German Words 1939-45
Laurence Horn
laurence.horn at YALE.EDU
Fri May 2 14:20:40 UTC 2003
At 9:58 PM -0400 5/1/03, Fred Shapiro wrote:
>On Thu, 1 May 2003, Ray Villegas wrote:
>
>> In reseaching the German word "flak" I found that it is an acronym
>> "Flugabwehrkannone"=Air Defense Gun. I have found that there is another
>> spelling for it as well which is "FLiegerAbwehrKanonen." It was used in
>> Germany first during WWII, 1926, and then again in 1939.
>
>The 1926 war must have been WW1.5.
Hah. The first English cite in the OED is from Jane's Fighting
Ships, 1938, and the etymology is given there as <
Fliegerabwehrkanone 'pilot-defence gun'. That still predates WWII
slightly.
>
>> There is another acronym that was popular as well.
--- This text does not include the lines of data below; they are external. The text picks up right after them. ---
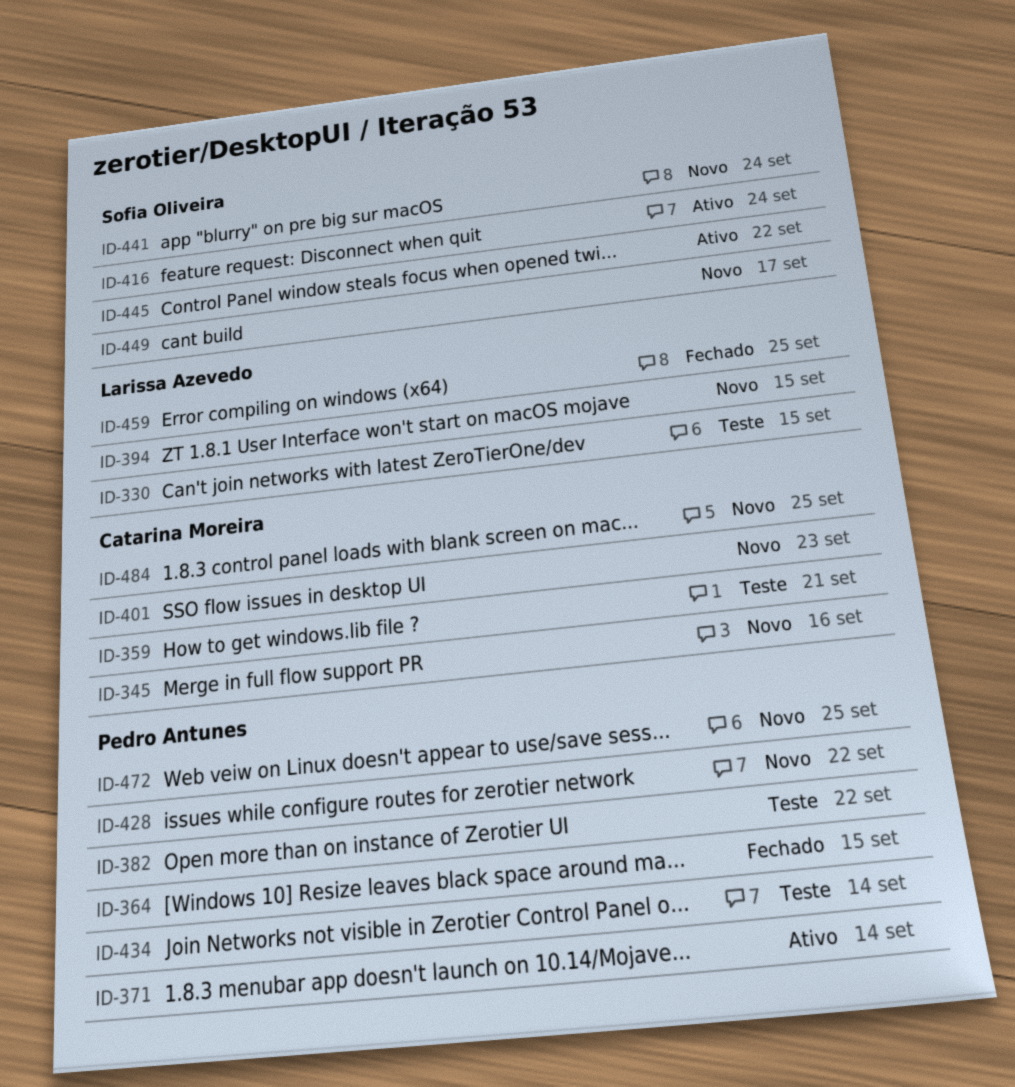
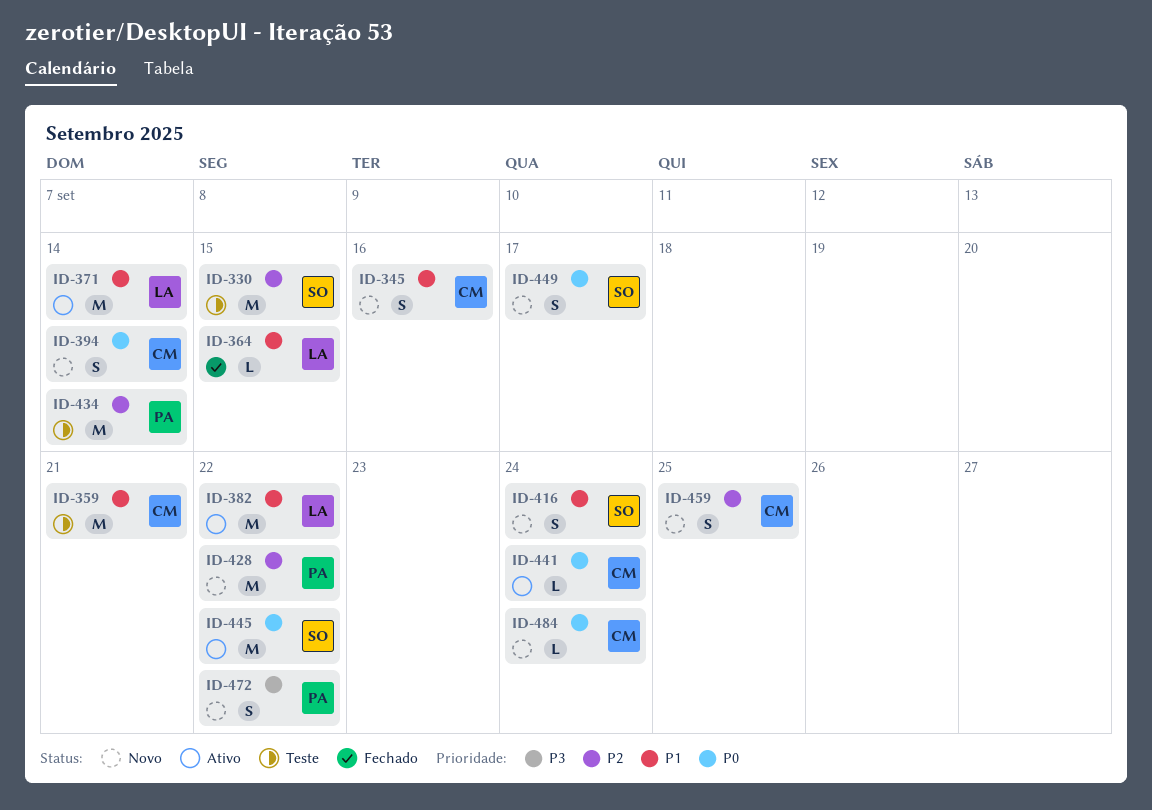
ID-330, owner: Larissa Azevedo -> Sofia Oliveira
ID-364, owner: Pedro Antunes -> Larissa Azevedo
ID-371, owner: Pedro Antunes -> Larissa Azevedo
ID-382, status: Teste -> Ativo
ID-382, owner: Pedro Antunes -> Larissa Azevedo
ID-394, owner: Larissa Azevedo -> Catarina Moreira
ID-394, due: Sep 15 -> Sep 14
ID-401: present -> none
ID-416, status: Ativo -> Novo
ID-441, status: Novo -> Ativo
ID-441, owner: Sofia Oliveira -> Catarina Moreira
ID-459, status: Fechado -> Novo
ID-459, owner: Larissa Azevedo -> Catarina Moreira
ID-472, due: Sep 25 -> Sep 22
ID-484, due: Sep 25 -> Sep 24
FUBAR which comes from
>> combining foo and bar and was used by the GIs in WWII meaning F.U Beyond
>> All Repair.( I will leave the meaning of the first part to the
>> imagination). It is derived from the German word "furchtbar" which means
>> terrible. It is considered to be a backronym.
>
>Is there any evidence for the backronymic etymology?
>
Seems unlikely, given the range of military acronyms related to it,
e.g. "SNAFU", which don't lend themselves to German etymologies.
Jesse has a bunch of these in his _The F Word_.